[Dataset entries]
----------------

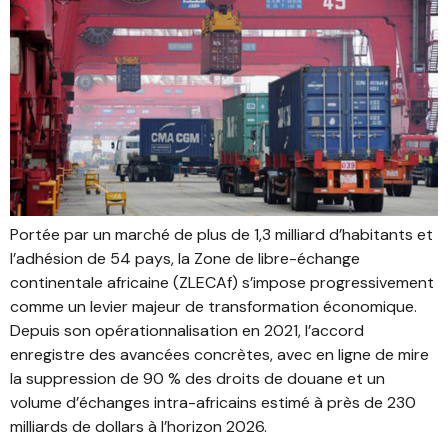
Portée par un marché de plus de 1,3 milliard d’habitants et
l’adhésion de 54 pays, la Zone de libre-échange
continentale africaine (ZLECAf) s’impose progressivement
comme un levier majeur de transformation économique.
Depuis son opérationnalisation en 2021, l’accord
enregistre des avancées concrètes, avec en ligne de mire
la suppression de 90 % des droits de douane et un
volume d’échanges intra-africains estimé à près de 230
milliards de dollars à l’horizon 2026.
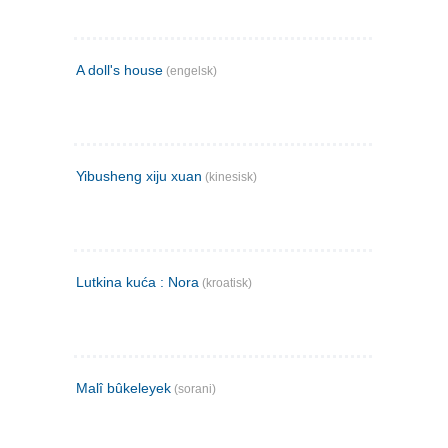
A doll's house
(engelsk)
Yibusheng xiju xuan
(kinesisk)
Lutkina kuća : Nora
(kroatisk)
Malî bûkeleyek
(sorani)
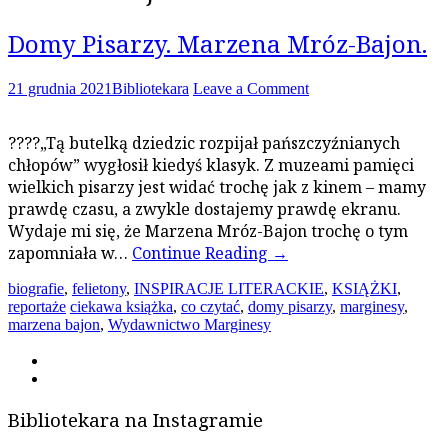
Domy Pisarzy. Marzena Mróz-Bajon.
21 grudnia 2021
Bibliotekara
Leave a Comment
??‍??„Tą butelką dziedzic rozpijał pańszczyźnianych
chłopów” wygłosił kiedyś klasyk. Z muzeami pamięci
wielkich pisarzy jest widać trochę jak z kinem – mamy
prawdę czasu, a zwykle dostajemy prawdę ekranu.
Wydaje mi się, że Marzena Mróz-Bajon trochę o tym
zapomniała w…
Continue Reading
→
biografie
,
felietony
,
INSPIRACJE LITERACKIE
,
KSIĄŻKI
,
reportaże
ciekawa książka
,
co czytać
,
domy pisarzy
,
marginesy
,
marzena bajon
,
Wydawnictwo Marginesy
Bibliotekara na Instagramie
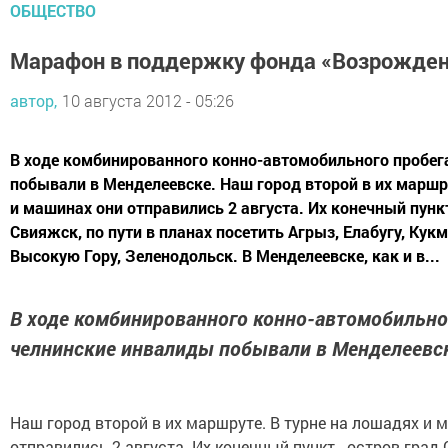
ОБЩЕСТВО
Марафон в поддержку фонда «Возрожде
автор,
10 августа 2012 - 05:26
В ходе комбинированного конно-автомобильного пробег
побывали в Менделеевске. Наш город второй в их маршр
и машинах они отправились 2 августа. Их конечный пункт
Свияжск, по пути в планах посетить Агрыз, Елабугу, Кукм
Высокую Гору, Зеленодольск. В Менделеевске, как и в...
В ходе комбинированного конно-автомобильно
челнинские инвалиды побывали в Менделеевс
Наш город второй в их маршруте. В турне на лошадях и 
отправились 2 августа. Их конечный пункт - остров-град 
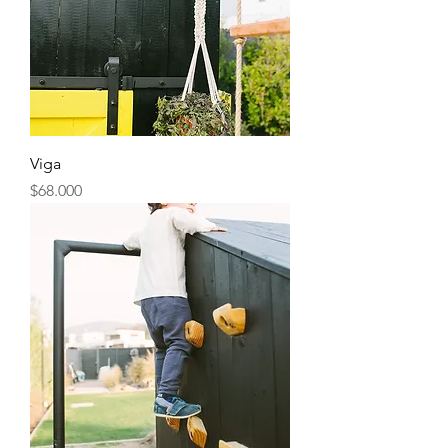
Viga
Precio
$68.000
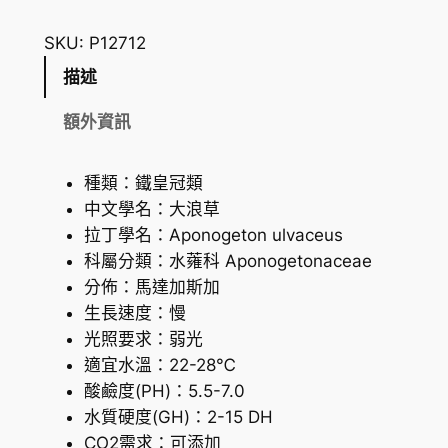
浪
1
草
SKU:
P12712
0
數
描述
8
量
.
額外資訊
5
種類：鐵皇冠類
7
中文學名：大浪草
到
拉丁學名：Aponogeton ulvaceus
H
科屬分類：水蕹科 Aponogetonaceae
分佈：馬達加斯加
K
生長速度：慢
$
光照要求：弱光
2
適宜水溫：22-28℃
酸鹼度(PH)：5.5-7.0
1
水質硬度(GH)：2-15 DH
0
CO2需求：可添加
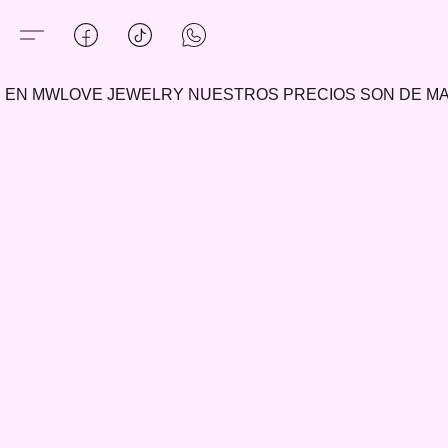
EN MWLOVE JEWELRY NUESTROS PRECIOS SON DE 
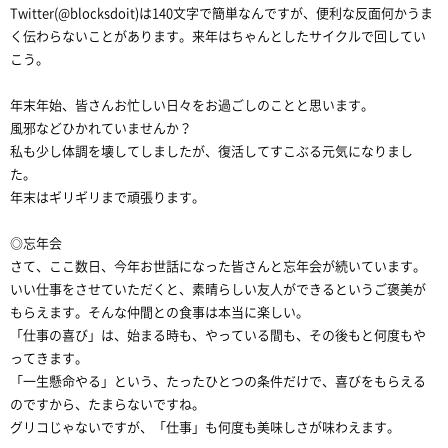
Twitter(@blocksdoit)は140文字で簡単なんですが、便利な反面何かうま
く伝わらないことがあります。来年はちゃんとしたサイクルで回してい
こう。
年末年始、皆さんお忙しい日々をお過ごしのことと思います。
風邪などひかれていませんか？
私も少し体調を壊してしましたが、復活してすこぶる元気になりまし
た。
年末はギリギリまで頑張ります。
◎忘年会
さて、ここ数日、今年お世話になった皆さんと忘年会が続いています。
いい仕事をさせていただくと、素晴らしい友人ができるというご褒美が
もらえます。そんな仲間との食事は本当に楽しい。
「仕事の喜び」は、始まる時も、やっている間も、その後もと何度もや
ってきます。
「一生懸命やる」という、たったひとつの条件だけで、喜びをもらえる
のですから、たまらないですね。
グリコじゃないですが、「仕事」も何度も美味しさが味わえます。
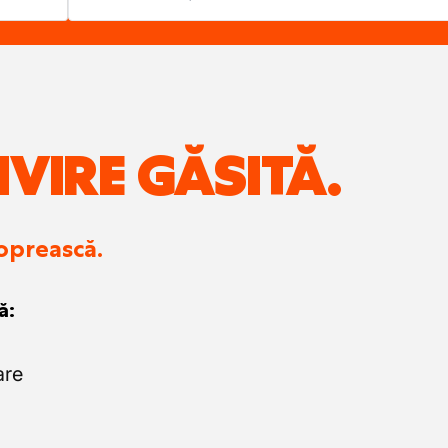
IVIRE GĂSITĂ.
 oprească.
ă:
are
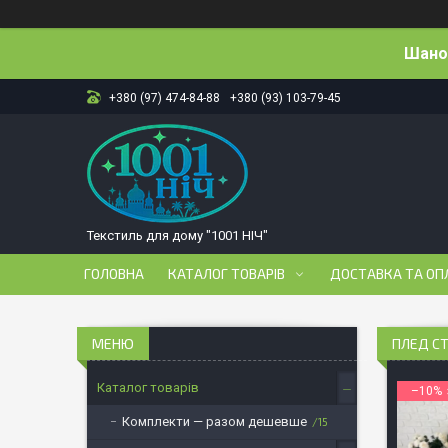
Шанов
+380 (97) 474-84-88
+380 (93) 103-79-45
Текстиль для дому "1001 НІЧ"
ГОЛОВНА
КАТАЛОГ ТОВАРІВ
ДОСТАВКА ТА ОП
ПЛЕД СТ
Каталог товарів
–10%
Комплекти — разом дешевше
15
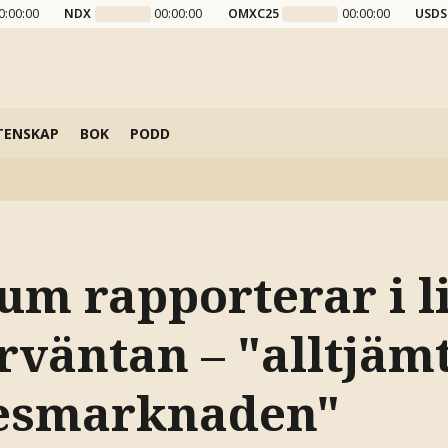
0:00:00
NDX
00:00:00
OMXC25
00:00:00
USDS
TENSKAP
BOK
PODD
um rapporterar i l
väntan – "alltjämt
esmarknaden"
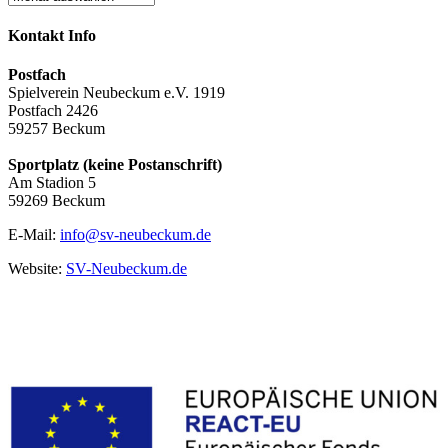
Kontakt Info
Postfach
Spielverein Neubeckum e.V. 1919
Postfach 2426
59257 Beckum
Sportplatz (keine Postanschrift)
Am Stadion 5
59269 Beckum
E-Mail:
info@sv-neubeckum.de
Website:
SV-Neubeckum.de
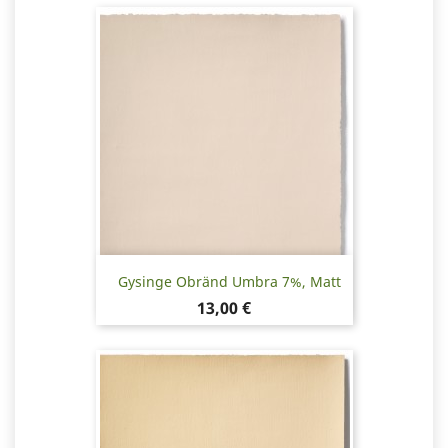
Gysinge Obränd Umbra 7%, Matt
Pris
13,00 €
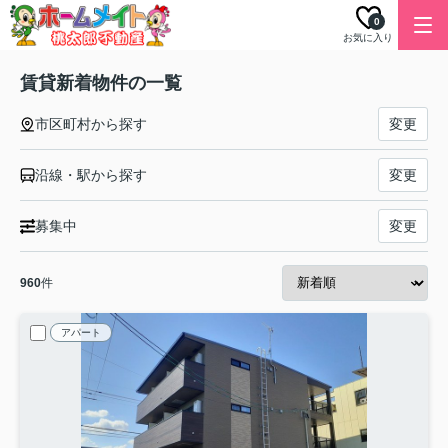
0
お気に入り
賃貸新着物件の一覧
市区町村から探す
変更
沿線・駅から探す
変更
募集中
変更
960
件
アパート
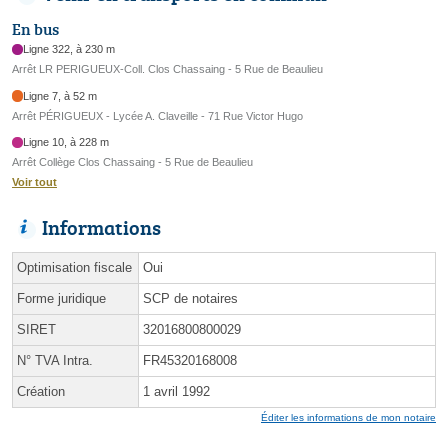
En bus
Ligne 322, à 230 m
Arrêt LR PERIGUEUX-Coll. Clos Chassaing - 5 Rue de Beaulieu
Ligne 7, à 52 m
Arrêt PÉRIGUEUX - Lycée A. Claveille - 71 Rue Victor Hugo
Ligne 10, à 228 m
Arrêt Collège Clos Chassaing - 5 Rue de Beaulieu
Voir tout
Informations
Optimisation fiscale
Oui
Forme juridique
SCP de notaires
SIRET
32016800800029
N° TVA Intra.
FR45320168008
Création
1 avril 1992
Éditer les informations de mon notaire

----------------

■ Instructions to follow
Between and including the line with "отправились 2 августа. Их конечный пункт - остров-град" and the line with "Ligne 7, à 52 m", repeat every line exactly as it appears above, with pictures left out.

■ Completed task
отправились 2 августа. Их конечный пункт - остров-град 
Viga
Precio
$68.000
浪
1
草
SKU:
P12712
0
數
描述
8
量
.
額外資訊
5
種類：鐵皇冠類
7
中文學名：大浪草
到
拉丁學名：Aponogeton ulvaceus
H
科屬分類：水蕹科 Aponogetonaceae
分佈：馬達加斯加
K
生長速度：慢
$
光照要求：弱光
2
適宜水溫：22-28℃
酸鹼度(PH)：5.5-7.0
1
水質硬度(GH)：2-15 DH
0
CO2需求：可添加
EN MWLOVE JEWELRY NUESTROS PRECIOS SON DE 
Twitter(@blocksdoit)は140文字で簡単なんですが、便利な反面何かうま
く伝わらないことがあります。来年はちゃんとしたサイクルで回してい
こう。
年末年始、皆さんお忙しい日々をお過ごしのことと思います。
風邪などひかれていませんか？
私も少し体調を壊してしましたが、復活してすこぶる元気になりまし
た。
年末はギリギリまで頑張ります。
◎忘年会
さて、ここ数日、今年お世話になった皆さんと忘年会が続いています。
いい仕事をさせていただくと、素晴らしい友人ができるというご褒美が
もらえます。そんな仲間との食事は本当に楽しい。
「仕事の喜び」は、始まる時も、やっている間も、その後もと何度もや
ってきます。
「一生懸命やる」という、たったひとつの条件だけで、喜びをもらえる
のですから、たまらないですね。
グリコじゃないですが、「仕事」も何度も美味しさが味わえます。
IVIRE GĂSITĂ.
 oprească.
ă:
are
Шанов
+380 (97) 474-84-88
+380 (93) 103-79-45
Текстиль для дому "1001 НІЧ"
ГОЛОВНА
КАТАЛОГ ТОВАРІВ
ДОСТАВКА ТА ОП
ПЛЕД СТ
Каталог товарів
–10%
Комплекти — разом дешевше
15
0:00:00
NDX
00:00:00
OMXC25
00:00:00
USDS
TENSKAP
BOK
PODD
um rapporterar i l
väntan – "alltjämt
esmarknaden"
Kontakt Info
Postfach
Spielverein Neubeckum e.V. 1919
Postfach 2426
59257 Beckum
Sportplatz (keine Postanschrift)
Am Stadion 5
59269 Beckum
E-Mail:
info@sv-neubeckum.de
Website:
SV-Neubeckum.de
Gysinge Obränd Umbra 7%, Matt
Pris
13,00 €
0
お気に入り
賃貸新着物件の一覧
市区町村から探す
変更
沿線・駅から探す
変更
募集中
変更
960
件
アパート
En bus
Ligne 322, à 230 m
Arrêt LR PERIGUEUX-Coll. Clos Chassaing - 5 Rue de Beaulieu
Ligne 7, à 52 m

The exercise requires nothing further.